• _TASK TO COMPLETE_:
Reproduce each of the lines below character for character, with nothing altered or left out.

[Saved data entries]
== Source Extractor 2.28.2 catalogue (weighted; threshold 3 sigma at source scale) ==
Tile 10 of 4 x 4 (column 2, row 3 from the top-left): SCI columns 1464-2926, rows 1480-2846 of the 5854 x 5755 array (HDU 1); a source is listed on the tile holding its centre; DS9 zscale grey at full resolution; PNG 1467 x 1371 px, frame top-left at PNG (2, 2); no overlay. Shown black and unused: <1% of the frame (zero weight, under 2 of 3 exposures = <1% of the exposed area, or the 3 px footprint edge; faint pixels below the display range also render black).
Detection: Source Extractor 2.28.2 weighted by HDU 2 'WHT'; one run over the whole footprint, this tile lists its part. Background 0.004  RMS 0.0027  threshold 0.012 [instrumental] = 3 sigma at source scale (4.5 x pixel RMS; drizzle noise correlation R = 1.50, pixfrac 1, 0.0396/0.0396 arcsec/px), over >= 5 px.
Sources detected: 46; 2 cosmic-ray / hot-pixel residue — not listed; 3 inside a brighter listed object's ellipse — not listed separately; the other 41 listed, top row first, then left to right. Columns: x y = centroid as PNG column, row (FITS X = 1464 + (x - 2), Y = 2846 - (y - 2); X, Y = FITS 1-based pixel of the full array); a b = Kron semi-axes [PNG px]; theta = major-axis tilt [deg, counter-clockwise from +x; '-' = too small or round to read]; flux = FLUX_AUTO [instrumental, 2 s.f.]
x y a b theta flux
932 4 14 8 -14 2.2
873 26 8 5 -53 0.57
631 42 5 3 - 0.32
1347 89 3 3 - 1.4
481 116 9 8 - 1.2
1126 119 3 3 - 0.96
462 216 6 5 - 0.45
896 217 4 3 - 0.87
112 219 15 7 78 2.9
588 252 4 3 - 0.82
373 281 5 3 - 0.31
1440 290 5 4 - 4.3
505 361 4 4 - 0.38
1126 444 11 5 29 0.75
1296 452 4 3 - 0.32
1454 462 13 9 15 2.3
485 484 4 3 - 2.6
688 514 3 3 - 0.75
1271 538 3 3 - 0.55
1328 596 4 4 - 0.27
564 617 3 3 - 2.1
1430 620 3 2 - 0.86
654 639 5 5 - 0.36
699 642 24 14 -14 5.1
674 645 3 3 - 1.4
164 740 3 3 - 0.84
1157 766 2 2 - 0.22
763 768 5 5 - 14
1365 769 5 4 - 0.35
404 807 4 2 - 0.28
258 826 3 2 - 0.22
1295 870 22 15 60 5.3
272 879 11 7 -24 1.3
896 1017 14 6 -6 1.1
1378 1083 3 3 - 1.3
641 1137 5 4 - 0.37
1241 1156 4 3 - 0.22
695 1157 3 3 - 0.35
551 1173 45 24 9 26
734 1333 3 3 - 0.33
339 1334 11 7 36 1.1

• _TASK OUTPUT_:
== Source Extractor 2.28.2 catalogue (weighted; threshold 3 sigma at source scale) ==
Tile 10 of 4 x 4 (column 2, row 3 from the top-left): SCI columns 1464-2926, rows 1480-2846 of the 5854 x 5755 array (HDU 1); a source is listed on the tile holding its centre; DS9 zscale grey at full resolution; PNG 1467 x 1371 px, frame top-left at PNG (2, 2); no overlay. Shown black and unused: <1% of the frame (zero weight, under 2 of 3 exposures = <1% of the exposed area, or the 3 px footprint edge; faint pixels below the display range also render black).
Detection: Source Extractor 2.28.2 weighted by HDU 2 'WHT'; one run over the whole footprint, this tile lists its part. Background 0.004  RMS 0.0027  threshold 0.012 [instrumental] = 3 sigma at source scale (4.5 x pixel RMS; drizzle noise correlation R = 1.50, pixfrac 1, 0.0396/0.0396 arcsec/px), over >= 5 px.
Sources detected: 46; 2 cosmic-ray / hot-pixel residue — not listed; 3 inside a brighter listed object's ellipse — not listed separately; the other 41 listed, top row first, then left to right. Columns: x y = centroid as PNG column, row (FITS X = 1464 + (x - 2), Y = 2846 - (y - 2); X, Y = FITS 1-based pixel of the full array); a b = Kron semi-axes [PNG px]; theta = major-axis tilt [deg, counter-clockwise from +x; '-' = too small or round to read]; flux = FLUX_AUTO [instrumental, 2 s.f.]
x y a b theta flux
932 4 14 8 -14 2.2
873 26 8 5 -53 0.57
631 42 5 3 - 0.32
1347 89 3 3 - 1.4
481 116 9 8 - 1.2
1126 119 3 3 - 0.96
462 216 6 5 - 0.45
896 217 4 3 - 0.87
112 219 15 7 78 2.9
588 252 4 3 - 0.82
373 281 5 3 - 0.31
1440 290 5 4 - 4.3
505 361 4 4 - 0.38
1126 444 11 5 29 0.75
1296 452 4 3 - 0.32
1454 462 13 9 15 2.3
485 484 4 3 - 2.6
688 514 3 3 - 0.75
1271 538 3 3 - 0.55
1328 596 4 4 - 0.27
564 617 3 3 - 2.1
1430 620 3 2 - 0.86
654 639 5 5 - 0.36
699 642 24 14 -14 5.1
674 645 3 3 - 1.4
164 740 3 3 - 0.84
1157 766 2 2 - 0.22
763 768 5 5 - 14
1365 769 5 4 - 0.35
404 807 4 2 - 0.28
258 826 3 2 - 0.22
1295 870 22 15 60 5.3
272 879 11 7 -24 1.3
896 1017 14 6 -6 1.1
1378 1083 3 3 - 1.3
641 1137 5 4 - 0.37
1241 1156 4 3 - 0.22
695 1157 3 3 - 0.35
551 1173 45 24 9 26
734 1333 3 3 - 0.33
339 1334 11 7 36 1.1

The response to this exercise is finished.